Pound New Zealand Dollar (GBP/NZD) exchange rate drops as UK GDP misses forecasts

Pound New Zealand Dollar (GBP/NZD) exchange rate stumbles on UK data

The Pound New Zealand Dollar (GBP/NZD) exchange rate has plummeted so far today following the release of the UK’s latest economic data. December’s GDP reading shows that the British economy contracted by more than expected in the final quarter of 2023.

At the time of writing, GBP/NZD is trading at NZ$2.0558, having fallen by more than 0.3% in the past 24 hours.

Pound (GBP) downbeat amid recession woes

The Pound (GBP) is retreating against the majority of its peers as today’s GDP data revealed a greater-than-expected shrinking of the UK’s economy. Released as the European session opened, the preliminary reading printed at –0.3% on a quarterly basis and –0.2% on the year; against forecasts of annual growth.

As the second consecutive contraction for the UK economy, the news confirms that the UK fell into a technical recession at the end of 2023. Thus, fears of further economic headwinds have intensified: markets now worry that the Bank of England (BoE) may be forced to backpedal on its recent hawkish outlook.

Despite its bold rhetoric, dovish concerns have circulated amongst the BoE’s Monetary Policy Committee (MPC) in recent weeks, with policymaker Swati Dhingra insisting that a pivot towards monetary policy loosening would be acceptable to markets and the public.

Given yesterday’s softer-than-forecast inflation reading, Dhingra’s assessment may be taken up by others. Nevertheless, there are those on the Bank of England’s interest rate decision-making panel who maintain that it is too soon to alter the central bank’s policy trajectory.

Policymaker Megan Greene says she wants to see further evidence of fading inflation before considering rate cuts: ‘It’s clear that monetary policy is restrictive in the UK. But in light of the persistence of UK wage and services price pressures, I think policy will need to remain restrictive for some time.’

New Zealand Dollar (NZD) climbs on risk-on mood

The New Zealand Dollar (NZD) is firming through today’s European session, boosted by bullish momentum as Wall Street’s main indexes register gains.

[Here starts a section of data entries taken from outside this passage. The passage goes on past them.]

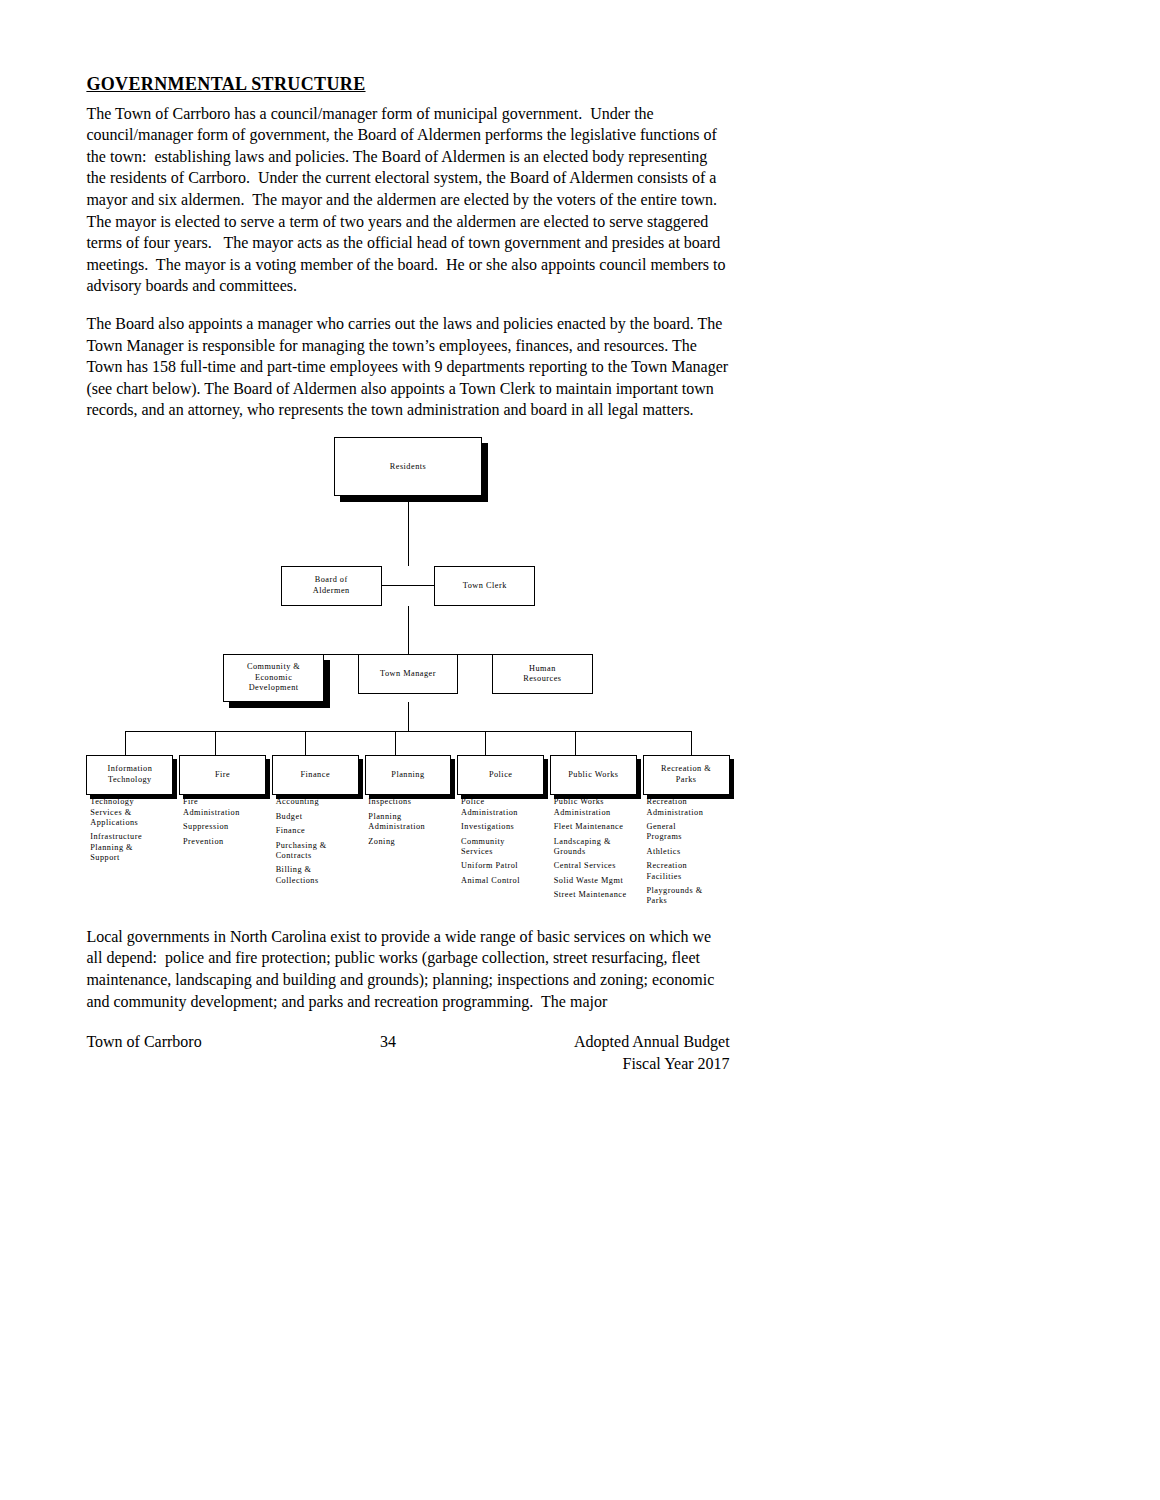GOVERNMENTAL STRUCTURE
The Town of Carrboro has a council/manager form of municipal government. Under the council/manager form of government, the Board of Aldermen performs the legislative functions of the town: establishing laws and policies. The Board of Aldermen is an elected body representing the residents of Carrboro. Under the current electoral system, the Board of Aldermen consists of a mayor and six aldermen. The mayor and the aldermen are elected by the voters of the entire town. The mayor is elected to serve a term of two years and the aldermen are elected to serve staggered terms of four years. The mayor acts as the official head of town government and presides at board meetings. The mayor is a voting member of the board. He or she also appoints council members to advisory boards and committees.
The Board also appoints a manager who carries out the laws and policies enacted by the board. The Town Manager is responsible for managing the town’s employees, finances, and resources. The Town has 158 full-time and part-time employees with 9 departments reporting to the Town Manager (see chart below). The Board of Aldermen also appoints a Town Clerk to maintain important town records, and an attorney, who represents the town administration and board in all legal matters.
Residents
Board of
Aldermen
Town Clerk
Community &
Economic
Development
Town Manager
Human
Resources
Information
Technology
Technology
Services &
Applications
Infrastructure
Planning &
Support
Fire
Fire
Administration
Suppression
Prevention
Finance
Accounting
Budget
Finance
Purchasing &
Contracts
Billing &
Collections
Planning
Inspections
Planning
Administration
Zoning
Police
Police
Administration
Investigations
Community
Services
Uniform Patrol
Animal Control
Public Works
Public Works
Administration
Fleet Maintenance
Landscaping &
Grounds
Central Services
Solid Waste Mgmt
Street Maintenance
Recreation &
Parks
Recreation
Administration
General
Programs
Athletics
Recreation
Facilities
Playgrounds &
Parks
Local governments in North Carolina exist to provide a wide range of basic services on which we all depend: police and fire protection; public works (garbage collection, street resurfacing, fleet maintenance, landscaping and building and grounds); planning; inspections and zoning; economic and community development; and parks and recreation programming. The major
Town of Carrboro
34
Adopted Annual Budget
Fiscal Year 2017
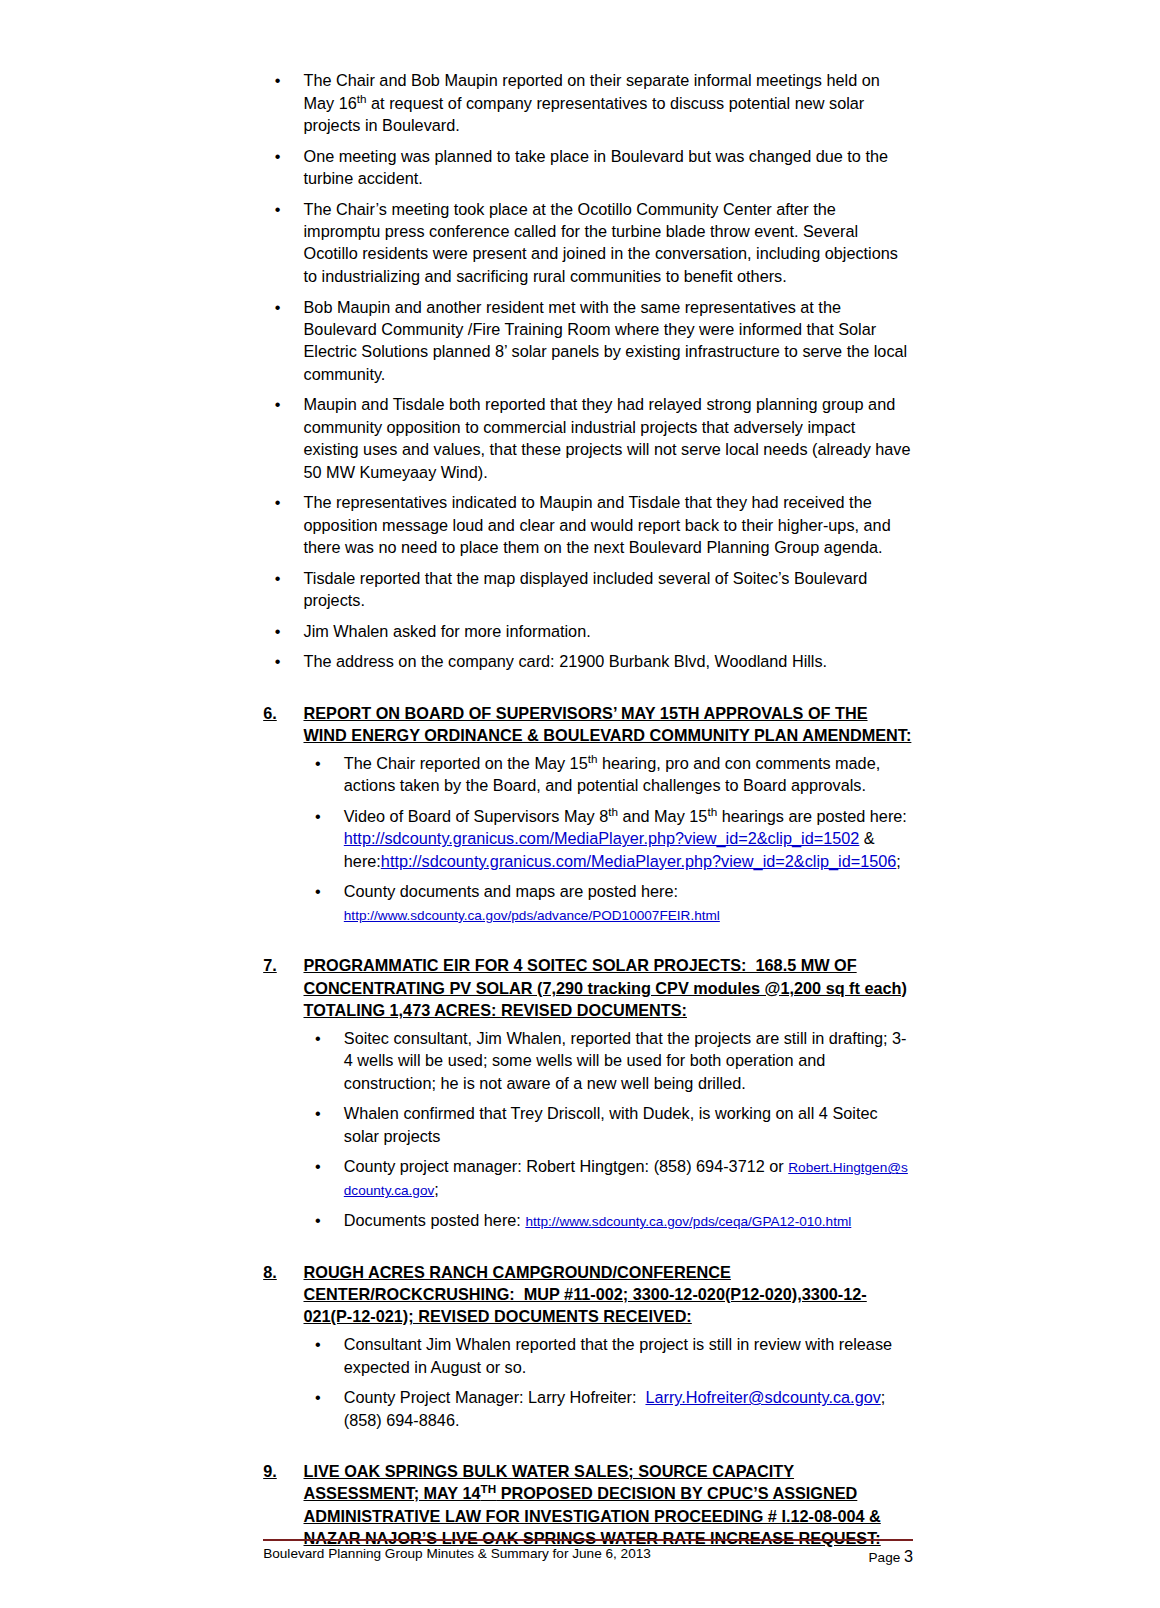The Chair and Bob Maupin reported on their separate informal meetings held on May 16th at request of company representatives to discuss potential new solar projects in Boulevard.
One meeting was planned to take place in Boulevard but was changed due to the turbine accident.
The Chair’s meeting took place at the Ocotillo Community Center after the impromptu press conference called for the turbine blade throw event. Several Ocotillo residents were present and joined in the conversation, including objections to industrializing and sacrificing rural communities to benefit others.
Bob Maupin and another resident met with the same representatives at the Boulevard Community /Fire Training Room where they were informed that Solar Electric Solutions planned 8’ solar panels by existing infrastructure to serve the local community.
Maupin and Tisdale both reported that they had relayed strong planning group and community opposition to commercial industrial projects that adversely impact existing uses and values, that these projects will not serve local needs (already have 50 MW Kumeyaay Wind).
The representatives indicated to Maupin and Tisdale that they had received the opposition message loud and clear and would report back to their higher-ups, and there was no need to place them on the next Boulevard Planning Group agenda.
Tisdale reported that the map displayed included several of Soitec’s Boulevard projects.
Jim Whalen asked for more information.
The address on the company card: 21900 Burbank Blvd, Woodland Hills.
6. REPORT ON BOARD OF SUPERVISORS’ MAY 15TH APPROVALS OF THE WIND ENERGY ORDINANCE & BOULEVARD COMMUNITY PLAN AMENDMENT:
The Chair reported on the May 15th hearing, pro and con comments made, actions taken by the Board, and potential challenges to Board approvals.
Video of Board of Supervisors May 8th and May 15th hearings are posted here: http://sdcounty.granicus.com/MediaPlayer.php?view_id=2&clip_id=1502 & here:http://sdcounty.granicus.com/MediaPlayer.php?view_id=2&clip_id=1506;
County documents and maps are posted here:
http://www.sdcounty.ca.gov/pds/advance/POD10007FEIR.html
7. PROGRAMMATIC EIR FOR 4 SOITEC SOLAR PROJECTS: 168.5 MW OF CONCENTRATING PV SOLAR (7,290 tracking CPV modules @1,200 sq ft each) TOTALING 1,473 ACRES: REVISED DOCUMENTS:
Soitec consultant, Jim Whalen, reported that the projects are still in drafting; 3-4 wells will be used; some wells will be used for both operation and construction; he is not aware of a new well being drilled.
Whalen confirmed that Trey Driscoll, with Dudek, is working on all 4 Soitec solar projects
County project manager: Robert Hingtgen: (858) 694-3712 or Robert.Hingtgen@sdcounty.ca.gov;
Documents posted here: http://www.sdcounty.ca.gov/pds/ceqa/GPA12-010.html
8. ROUGH ACRES RANCH CAMPGROUND/CONFERENCE CENTER/ROCKCRUSHING: MUP #11-002; 3300-12-020(P12-020),3300-12-021(P-12-021); REVISED DOCUMENTS RECEIVED:
Consultant Jim Whalen reported that the project is still in review with release expected in August or so.
County Project Manager: Larry Hofreiter: Larry.Hofreiter@sdcounty.ca.gov; (858) 694-8846.
9. LIVE OAK SPRINGS BULK WATER SALES; SOURCE CAPACITY ASSESSMENT; MAY 14TH PROPOSED DECISION BY CPUC’S ASSIGNED ADMINISTRATIVE LAW FOR INVESTIGATION PROCEEDING # I.12-08-004 & NAZAR NAJOR’S LIVE OAK SPRINGS WATER RATE INCREASE REQUEST:
Boulevard Planning Group Minutes & Summary for June 6, 2013 Page 3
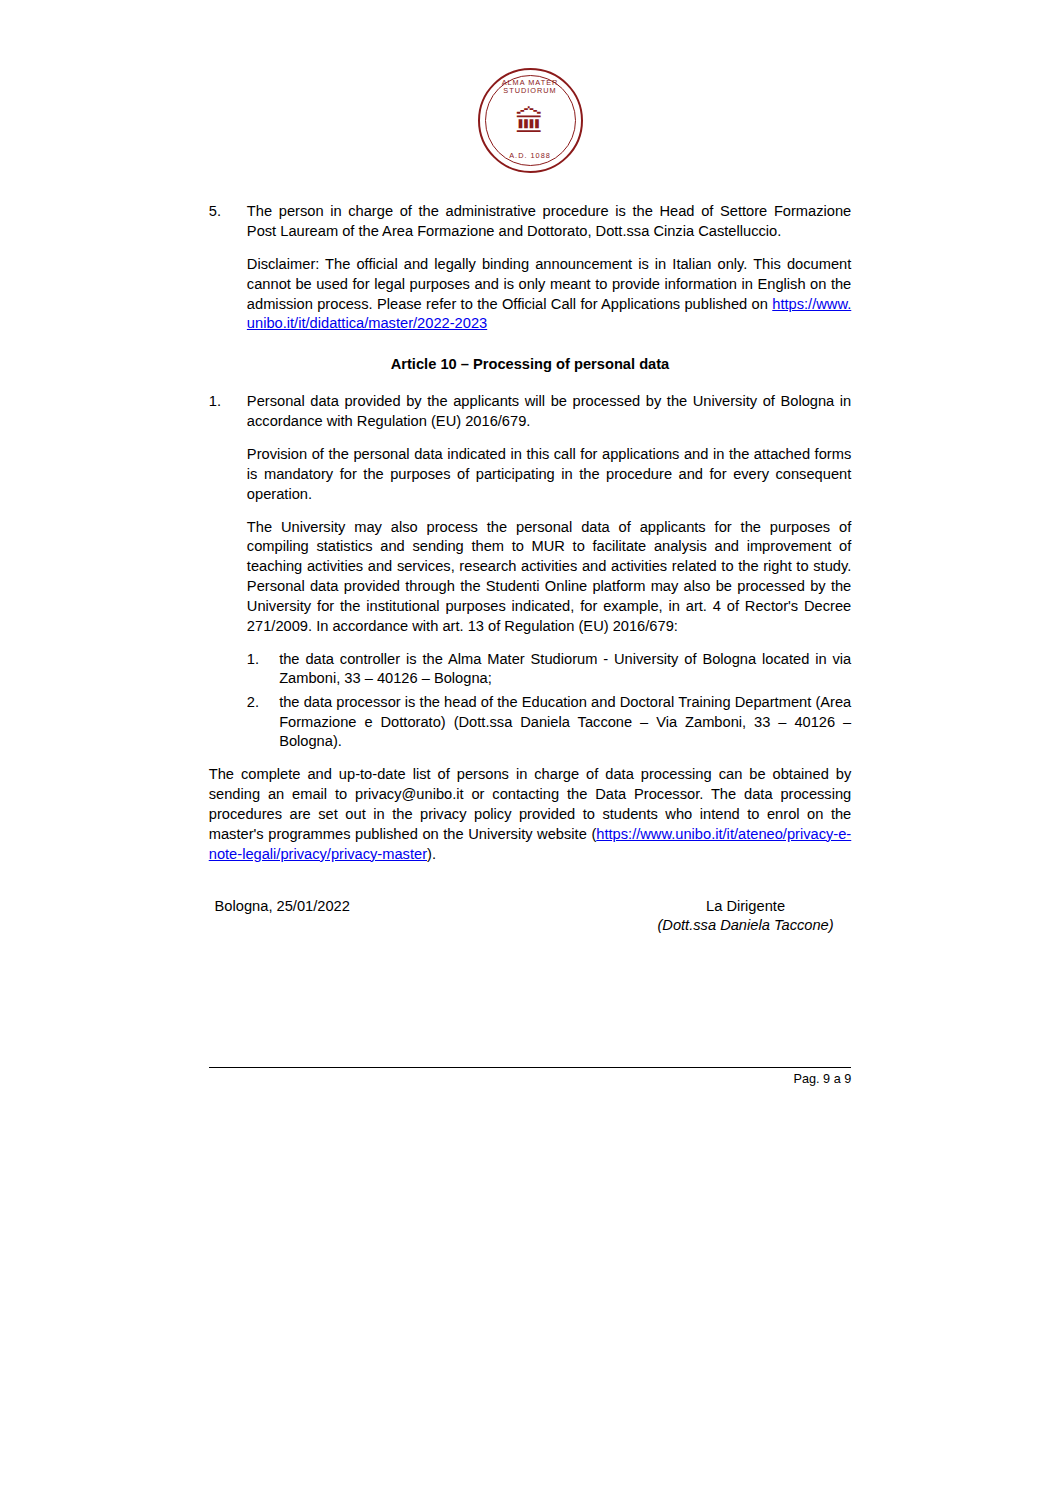ALMA MATER STUDIORUM
🏛
A.D. 1088
5. The person in charge of the administrative procedure is the Head of Settore Formazione Post Lauream of the Area Formazione and Dottorato, Dott.ssa Cinzia Castelluccio.
Disclaimer: The official and legally binding announcement is in Italian only. This document cannot be used for legal purposes and is only meant to provide information in English on the admission process. Please refer to the Official Call for Applications published on https://www.unibo.it/it/didattica/master/2022-2023
Article 10 – Processing of personal data
1. Personal data provided by the applicants will be processed by the University of Bologna in accordance with Regulation (EU) 2016/679.
Provision of the personal data indicated in this call for applications and in the attached forms is mandatory for the purposes of participating in the procedure and for every consequent operation.
The University may also process the personal data of applicants for the purposes of compiling statistics and sending them to MUR to facilitate analysis and improvement of teaching activities and services, research activities and activities related to the right to study. Personal data provided through the Studenti Online platform may also be processed by the University for the institutional purposes indicated, for example, in art. 4 of Rector's Decree 271/2009. In accordance with art. 13 of Regulation (EU) 2016/679:
1. the data controller is the Alma Mater Studiorum - University of Bologna located in via Zamboni, 33 – 40126 – Bologna;
2. the data processor is the head of the Education and Doctoral Training Department (Area Formazione e Dottorato) (Dott.ssa Daniela Taccone – Via Zamboni, 33 – 40126 – Bologna).
The complete and up-to-date list of persons in charge of data processing can be obtained by sending an email to privacy@unibo.it or contacting the Data Processor. The data processing procedures are set out in the privacy policy provided to students who intend to enrol on the master's programmes published on the University website (https://www.unibo.it/it/ateneo/privacy-e-note-legali/privacy/privacy-master).
Bologna, 25/01/2022
La Dirigente
(Dott.ssa Daniela Taccone)
Pag. 9 a 9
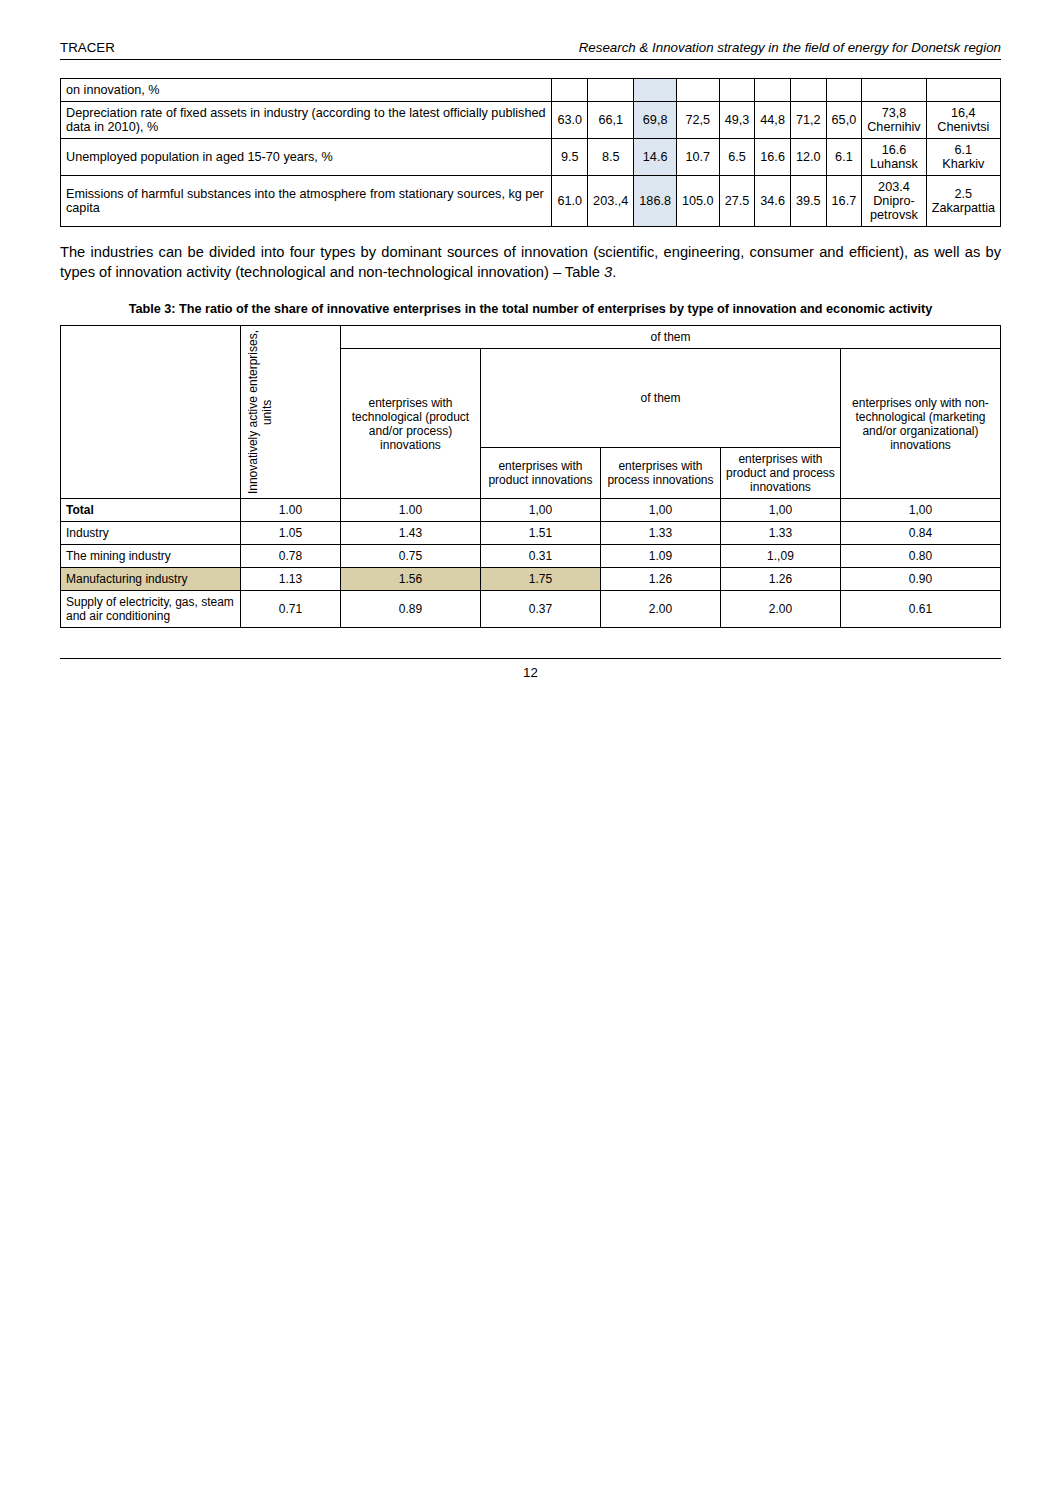TRACER
Research & Innovation strategy in the field of energy for Donetsk region
| on innovation, % | | | | | | | | | | |
| Depreciation rate of fixed assets in industry (according to the latest officially published data in 2010), % | 63.0 | 66,1 | 69,8 | 72,5 | 49,3 | 44,8 | 71,2 | 65,0 | 73,8 Chernihiv | 16,4 Chenivtsi |
| Unemployed population in aged 15-70 years, % | 9.5 | 8.5 | 14.6 | 10.7 | 6.5 | 16.6 | 12.0 | 6.1 | 16.6 Luhansk | 6.1 Kharkiv |
| Emissions of harmful substances into the atmosphere from stationary sources, kg per capita | 61.0 | 203.,4 | 186.8 | 105.0 | 27.5 | 34.6 | 39.5 | 16.7 | 203.4 Dnipro- petrovsk | 2.5 Zakarpattia |
The industries can be divided into four types by dominant sources of innovation (scientific, engineering, consumer and efficient), as well as by types of innovation activity (technological and non-technological innovation) – Table 3.
Table 3: The ratio of the share of innovative enterprises in the total number of enterprises by type of innovation and economic activity
| | Innovatively active enterprises, units | of them |
| enterprises with technological (product and/or process) innovations | of them | enterprises only with non-technological (marketing and/or organizational) innovations |
| enterprises with product innovations | enterprises with process innovations | enterprises with product and process innovations |
| Total | 1.00 | 1.00 | 1,00 | 1,00 | 1,00 | 1,00 |
| Industry | 1.05 | 1.43 | 1.51 | 1.33 | 1.33 | 0.84 |
| The mining industry | 0.78 | 0.75 | 0.31 | 1.09 | 1.,09 | 0.80 |
| Manufacturing industry | 1.13 | 1.56 | 1.75 | 1.26 | 1.26 | 0.90 |
| Supply of electricity, gas, steam and air conditioning | 0.71 | 0.89 | 0.37 | 2.00 | 2.00 | 0.61 |
12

Worse-than-expected Australian data appears to have had little effect upon the ‘Kiwi’: unemployment increased by 0.2% in January and the economy added fewer jobs than predicted. Moreover, ongoing troubles in China’s real estate sector fail to support the Antipodean currencies.

Nevertheless, NZD trade remains upbeat. Potentially buoying the currency may be expectations of easing inflation in New Zealand; earlier in the week, business inflation expectations printed below forecasts as did food inflation data.

Unlike the Reserve Bank of Australia (RBA), markets suspect the Reserve Bank of New Zealand (RBNZ) is ready to adopt a dovish position, ceasing to raise interest rates any further. Commerzbank analysts remarked on Tuesday:

‘If the RBNZ does raise rates again, it would be an extremely hawkish signal and would justify much higher levels. But given the trend in inflation and economic growth, I just don’t think it’s very likely.’

While RBA/RBNZ monetary policy divergence may not boost the ‘Kiwi’, the prospect of lower living costs and recovering economic conditions in New Zealand could be contributing toward the New Zealand Dollar’s uptrend.

GBP/NZD forecast: exchange rate to trade on NZ data?

The Pound New Zealand Dollar exchange rate could trade according to a speech this evening from the RBNZ’s Governor Adrian Orr. If Orr maintains a moderately dovish tone, the ‘Kiwi’ could sink; although the bank’s unaggressive tone has not yet had a detrimental effect upon the currency.

Further into the Asian session, New Zealand’s latest business PMI could propel NZD/GBP higher if the reading prints as expected – the performance of manufacturing index is expected to show increased activity in January.

Meanwhile, hopes for increased retail sales in the UK may help the Pound to recover some of today’s losses. As markets consider the likelihood of a changing approach from the Bank of England, any positive news from the UK could lend Sterling a boost.